On Wednesday, political parties in Kosovo officially begin their electoral campaign for the October 6 parliamentary elections.
Around 1.94 million Kosovars will have the right to cast their vote in the parliamentary elections set to be held on Sunday, October 6.
The population of Kosovo stands at around 1.7 million, with the many thousands of Kosovars living abroad causing the higher number of those eligible to take part. More than 42,000 new applications were received by Kosovo’s diaspora wishing to be registered to vote, double the amount of people that applied prior to the last parliamentary election in 2017.
More than 400,000 members of the Kosovo diaspora are registered at Kosovo’s Ministry of Diaspora and Strategic Investments. However, the number is believed to be double that of those who are registered.
The nine-day election campaign begins on Wednesday and will conclude on Friday, October 4, with one day of electoral silence before voting begins at 07:00 on Sunday.
Those heading to the polls will have 25 political parties or pre-election coalitions to choose from. Prishtina Insight compiled a description of the parties and pre-election coalitions that were created earlier in September.
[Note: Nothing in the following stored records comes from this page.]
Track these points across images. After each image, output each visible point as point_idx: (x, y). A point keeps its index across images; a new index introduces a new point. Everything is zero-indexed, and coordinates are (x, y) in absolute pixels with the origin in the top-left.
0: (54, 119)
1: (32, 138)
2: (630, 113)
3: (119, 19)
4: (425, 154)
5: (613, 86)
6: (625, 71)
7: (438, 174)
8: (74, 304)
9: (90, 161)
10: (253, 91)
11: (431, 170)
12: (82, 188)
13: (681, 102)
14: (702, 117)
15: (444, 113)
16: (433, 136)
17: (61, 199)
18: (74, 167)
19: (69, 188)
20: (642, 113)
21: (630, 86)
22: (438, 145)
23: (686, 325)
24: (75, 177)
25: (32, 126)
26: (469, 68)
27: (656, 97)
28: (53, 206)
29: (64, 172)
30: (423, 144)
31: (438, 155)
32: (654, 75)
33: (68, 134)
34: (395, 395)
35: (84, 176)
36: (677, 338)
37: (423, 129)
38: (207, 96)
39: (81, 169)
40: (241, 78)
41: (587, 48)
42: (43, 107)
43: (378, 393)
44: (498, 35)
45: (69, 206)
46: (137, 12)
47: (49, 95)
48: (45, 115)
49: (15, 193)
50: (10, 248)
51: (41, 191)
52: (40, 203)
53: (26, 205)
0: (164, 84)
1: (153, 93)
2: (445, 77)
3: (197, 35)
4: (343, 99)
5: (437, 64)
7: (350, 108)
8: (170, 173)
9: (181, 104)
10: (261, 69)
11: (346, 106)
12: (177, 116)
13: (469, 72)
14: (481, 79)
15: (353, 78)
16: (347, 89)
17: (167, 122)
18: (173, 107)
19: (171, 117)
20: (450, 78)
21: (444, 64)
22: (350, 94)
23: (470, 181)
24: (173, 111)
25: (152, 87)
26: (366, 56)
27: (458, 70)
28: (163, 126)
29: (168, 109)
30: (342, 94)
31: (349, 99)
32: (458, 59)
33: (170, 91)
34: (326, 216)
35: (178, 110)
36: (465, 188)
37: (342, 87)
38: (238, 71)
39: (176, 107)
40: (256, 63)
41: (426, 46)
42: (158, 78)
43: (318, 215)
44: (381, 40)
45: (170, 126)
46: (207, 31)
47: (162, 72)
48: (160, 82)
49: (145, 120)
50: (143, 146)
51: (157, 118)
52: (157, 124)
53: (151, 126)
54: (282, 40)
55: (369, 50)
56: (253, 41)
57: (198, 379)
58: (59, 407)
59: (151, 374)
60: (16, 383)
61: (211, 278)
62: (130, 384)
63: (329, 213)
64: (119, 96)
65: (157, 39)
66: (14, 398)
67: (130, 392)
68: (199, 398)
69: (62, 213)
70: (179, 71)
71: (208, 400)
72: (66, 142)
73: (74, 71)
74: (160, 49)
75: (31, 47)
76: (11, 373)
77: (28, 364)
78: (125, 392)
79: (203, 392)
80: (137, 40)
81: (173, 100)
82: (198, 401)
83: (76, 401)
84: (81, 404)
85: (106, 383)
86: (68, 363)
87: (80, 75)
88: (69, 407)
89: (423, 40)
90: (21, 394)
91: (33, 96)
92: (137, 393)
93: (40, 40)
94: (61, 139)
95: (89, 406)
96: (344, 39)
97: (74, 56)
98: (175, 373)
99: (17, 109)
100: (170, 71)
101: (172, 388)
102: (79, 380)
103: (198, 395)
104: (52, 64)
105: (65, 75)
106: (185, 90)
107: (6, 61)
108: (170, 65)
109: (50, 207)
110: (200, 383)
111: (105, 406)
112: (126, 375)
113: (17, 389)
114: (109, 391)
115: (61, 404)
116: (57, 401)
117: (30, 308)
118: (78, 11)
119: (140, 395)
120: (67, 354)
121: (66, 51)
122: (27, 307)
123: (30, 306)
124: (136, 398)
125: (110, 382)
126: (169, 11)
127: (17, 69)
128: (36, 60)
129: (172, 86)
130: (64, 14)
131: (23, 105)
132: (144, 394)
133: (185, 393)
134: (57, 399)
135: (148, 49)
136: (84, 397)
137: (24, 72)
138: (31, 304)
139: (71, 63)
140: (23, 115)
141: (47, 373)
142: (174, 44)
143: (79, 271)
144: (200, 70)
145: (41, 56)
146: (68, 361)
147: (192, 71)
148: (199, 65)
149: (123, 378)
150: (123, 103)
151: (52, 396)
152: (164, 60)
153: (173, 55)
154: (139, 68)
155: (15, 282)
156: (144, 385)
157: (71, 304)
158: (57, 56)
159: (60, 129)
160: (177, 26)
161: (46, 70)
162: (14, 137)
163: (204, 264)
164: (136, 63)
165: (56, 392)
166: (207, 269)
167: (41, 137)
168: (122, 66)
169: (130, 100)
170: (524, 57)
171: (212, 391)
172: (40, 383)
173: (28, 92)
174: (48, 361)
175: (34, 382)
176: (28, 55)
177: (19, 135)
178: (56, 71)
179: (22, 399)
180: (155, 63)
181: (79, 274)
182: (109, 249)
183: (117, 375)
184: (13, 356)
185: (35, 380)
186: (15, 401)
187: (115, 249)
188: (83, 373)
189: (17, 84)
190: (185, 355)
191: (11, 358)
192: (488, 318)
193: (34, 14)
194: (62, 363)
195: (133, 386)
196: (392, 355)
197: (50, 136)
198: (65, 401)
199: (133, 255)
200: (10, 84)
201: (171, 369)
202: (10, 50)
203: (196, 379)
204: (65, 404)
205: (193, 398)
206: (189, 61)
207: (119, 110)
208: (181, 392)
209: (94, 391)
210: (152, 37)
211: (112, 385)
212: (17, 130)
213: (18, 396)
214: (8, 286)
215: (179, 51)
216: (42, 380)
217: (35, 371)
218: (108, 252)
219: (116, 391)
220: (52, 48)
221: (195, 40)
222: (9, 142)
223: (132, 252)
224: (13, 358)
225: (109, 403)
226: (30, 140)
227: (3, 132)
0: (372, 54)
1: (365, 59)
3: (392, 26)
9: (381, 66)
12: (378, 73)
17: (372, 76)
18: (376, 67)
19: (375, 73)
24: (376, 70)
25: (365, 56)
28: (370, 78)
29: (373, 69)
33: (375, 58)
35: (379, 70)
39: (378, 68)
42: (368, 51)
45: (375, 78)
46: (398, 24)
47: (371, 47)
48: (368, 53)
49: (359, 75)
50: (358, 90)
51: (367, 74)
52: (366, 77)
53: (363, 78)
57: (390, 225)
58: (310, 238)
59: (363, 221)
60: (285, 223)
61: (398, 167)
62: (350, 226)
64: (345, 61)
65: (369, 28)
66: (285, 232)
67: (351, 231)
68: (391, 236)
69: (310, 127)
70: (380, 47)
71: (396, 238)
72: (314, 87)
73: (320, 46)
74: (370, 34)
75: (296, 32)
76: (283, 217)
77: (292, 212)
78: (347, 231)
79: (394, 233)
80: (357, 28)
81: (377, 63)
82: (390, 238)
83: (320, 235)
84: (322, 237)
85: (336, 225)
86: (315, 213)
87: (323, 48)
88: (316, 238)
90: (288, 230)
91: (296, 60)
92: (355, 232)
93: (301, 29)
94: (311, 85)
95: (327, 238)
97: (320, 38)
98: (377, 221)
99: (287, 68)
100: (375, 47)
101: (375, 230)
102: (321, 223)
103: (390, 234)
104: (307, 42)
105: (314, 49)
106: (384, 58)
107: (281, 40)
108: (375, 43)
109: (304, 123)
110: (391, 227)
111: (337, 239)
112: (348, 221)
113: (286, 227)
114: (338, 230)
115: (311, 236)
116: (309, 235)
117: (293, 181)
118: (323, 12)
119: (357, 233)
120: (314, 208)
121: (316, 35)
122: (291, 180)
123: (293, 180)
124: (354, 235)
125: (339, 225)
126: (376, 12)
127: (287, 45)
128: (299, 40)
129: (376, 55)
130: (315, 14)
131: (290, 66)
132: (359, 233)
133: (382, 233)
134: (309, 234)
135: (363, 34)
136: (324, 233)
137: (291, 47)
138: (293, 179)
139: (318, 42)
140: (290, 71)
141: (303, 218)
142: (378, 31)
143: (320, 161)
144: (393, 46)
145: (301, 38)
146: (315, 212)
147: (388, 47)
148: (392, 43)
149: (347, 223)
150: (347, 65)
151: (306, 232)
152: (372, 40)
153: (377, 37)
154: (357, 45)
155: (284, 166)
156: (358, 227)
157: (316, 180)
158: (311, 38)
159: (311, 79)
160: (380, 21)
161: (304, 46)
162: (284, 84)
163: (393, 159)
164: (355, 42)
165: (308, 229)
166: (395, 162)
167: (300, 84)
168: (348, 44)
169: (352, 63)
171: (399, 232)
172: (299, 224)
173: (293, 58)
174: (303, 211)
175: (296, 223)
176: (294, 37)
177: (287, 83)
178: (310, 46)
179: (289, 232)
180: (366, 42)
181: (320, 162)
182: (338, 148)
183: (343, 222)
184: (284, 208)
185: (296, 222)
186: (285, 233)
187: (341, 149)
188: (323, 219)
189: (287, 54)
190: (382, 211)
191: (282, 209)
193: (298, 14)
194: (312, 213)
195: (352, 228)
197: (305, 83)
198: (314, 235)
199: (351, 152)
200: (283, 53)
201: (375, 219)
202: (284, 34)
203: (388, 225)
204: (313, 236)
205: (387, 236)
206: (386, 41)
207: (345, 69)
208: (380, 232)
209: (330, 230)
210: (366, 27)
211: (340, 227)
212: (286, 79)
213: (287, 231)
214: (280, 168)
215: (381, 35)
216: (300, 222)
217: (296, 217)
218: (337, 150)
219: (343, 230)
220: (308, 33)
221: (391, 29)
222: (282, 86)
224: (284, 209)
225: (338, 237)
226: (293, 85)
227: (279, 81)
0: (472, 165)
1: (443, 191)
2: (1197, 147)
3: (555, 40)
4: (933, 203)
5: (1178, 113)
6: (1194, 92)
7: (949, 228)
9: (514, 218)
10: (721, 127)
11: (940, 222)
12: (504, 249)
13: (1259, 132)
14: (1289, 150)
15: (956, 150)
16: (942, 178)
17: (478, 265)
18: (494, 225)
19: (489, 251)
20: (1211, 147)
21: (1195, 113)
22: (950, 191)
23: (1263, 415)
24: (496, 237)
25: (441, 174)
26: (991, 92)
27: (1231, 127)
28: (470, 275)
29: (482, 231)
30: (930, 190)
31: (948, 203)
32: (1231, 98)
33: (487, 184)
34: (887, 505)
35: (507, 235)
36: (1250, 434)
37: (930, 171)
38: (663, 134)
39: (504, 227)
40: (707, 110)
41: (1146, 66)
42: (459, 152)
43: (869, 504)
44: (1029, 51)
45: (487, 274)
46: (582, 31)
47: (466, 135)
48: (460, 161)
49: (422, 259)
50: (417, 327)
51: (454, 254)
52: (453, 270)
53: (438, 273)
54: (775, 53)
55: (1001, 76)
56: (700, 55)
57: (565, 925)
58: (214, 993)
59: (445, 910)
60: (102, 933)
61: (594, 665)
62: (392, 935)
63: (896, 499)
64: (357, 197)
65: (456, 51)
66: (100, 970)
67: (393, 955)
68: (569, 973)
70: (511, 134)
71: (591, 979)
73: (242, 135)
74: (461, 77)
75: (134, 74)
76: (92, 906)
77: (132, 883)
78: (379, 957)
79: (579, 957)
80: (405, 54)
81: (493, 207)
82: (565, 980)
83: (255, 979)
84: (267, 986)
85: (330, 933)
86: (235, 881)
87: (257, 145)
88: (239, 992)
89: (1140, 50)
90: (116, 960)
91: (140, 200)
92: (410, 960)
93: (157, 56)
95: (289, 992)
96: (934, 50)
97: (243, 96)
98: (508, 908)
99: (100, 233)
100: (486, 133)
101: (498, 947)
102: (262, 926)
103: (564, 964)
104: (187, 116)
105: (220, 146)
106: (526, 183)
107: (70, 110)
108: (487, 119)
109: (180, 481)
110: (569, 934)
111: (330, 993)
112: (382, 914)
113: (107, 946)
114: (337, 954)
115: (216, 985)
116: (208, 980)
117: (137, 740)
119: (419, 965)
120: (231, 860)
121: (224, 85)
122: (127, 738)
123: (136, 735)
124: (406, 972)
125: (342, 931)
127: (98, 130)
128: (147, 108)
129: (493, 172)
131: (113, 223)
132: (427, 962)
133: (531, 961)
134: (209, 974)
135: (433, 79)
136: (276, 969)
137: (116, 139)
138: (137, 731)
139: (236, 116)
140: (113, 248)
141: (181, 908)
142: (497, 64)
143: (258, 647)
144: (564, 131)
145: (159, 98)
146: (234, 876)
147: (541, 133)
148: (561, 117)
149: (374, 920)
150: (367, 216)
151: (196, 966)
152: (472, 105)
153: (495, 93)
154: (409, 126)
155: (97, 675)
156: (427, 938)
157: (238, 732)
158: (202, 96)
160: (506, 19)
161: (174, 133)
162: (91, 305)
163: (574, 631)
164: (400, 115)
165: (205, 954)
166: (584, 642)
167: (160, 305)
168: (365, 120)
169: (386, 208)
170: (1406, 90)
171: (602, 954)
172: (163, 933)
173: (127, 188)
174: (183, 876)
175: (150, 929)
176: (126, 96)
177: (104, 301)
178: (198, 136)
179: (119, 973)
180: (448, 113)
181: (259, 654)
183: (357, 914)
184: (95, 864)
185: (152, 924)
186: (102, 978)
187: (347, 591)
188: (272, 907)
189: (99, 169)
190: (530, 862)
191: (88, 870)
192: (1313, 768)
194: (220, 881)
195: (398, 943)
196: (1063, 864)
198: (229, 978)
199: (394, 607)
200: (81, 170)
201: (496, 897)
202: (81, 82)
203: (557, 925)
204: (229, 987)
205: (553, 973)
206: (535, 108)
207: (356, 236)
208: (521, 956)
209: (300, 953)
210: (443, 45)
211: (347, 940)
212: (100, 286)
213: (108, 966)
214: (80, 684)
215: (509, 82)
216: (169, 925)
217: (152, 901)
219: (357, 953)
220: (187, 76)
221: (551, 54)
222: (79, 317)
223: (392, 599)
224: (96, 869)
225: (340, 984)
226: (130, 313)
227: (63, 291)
On their ballot, voters can first choose one political party to vote for. This choice represents the prime ministerial candidate that they support. Second, voters are expected to choose their five favorite candidates from the same party to take a seat at the assembly, which is comprised of 120 available seats.
According to the Central Election Commission, CEC, 46,000 people were removed from the list of Kosovo residents eligible to vote, primarily those who have set aside their Kosovo citizenship or have died.
The CEC stated that these parliamentary elections will cost the Kosovo state budget more than five million euros, which is the average cost of the last three parliamentary elections that have been organized. Funds from the state budget are allocated for monitoring, printing ballots, salaries of those involved in the organization of the election and other logistical issues related to the voting process and the run-up to the elections.
“In the name of CEC, I want to guarantee all the participants in the elections that the CEC remains committed to providing organized elections in accordance with the Kosovo Constitution and the highest European standards,” said Valdete Daka, the chairman of the CEC.
Elections were primarily triggered by the resignation of Prime Minister Ramush Haradinaj on July 19. The decision to hold early elections was announced on August 22 by Kosovo President Hashim Thaci after a motion of no confidence was passed in the Kosovo Assembly.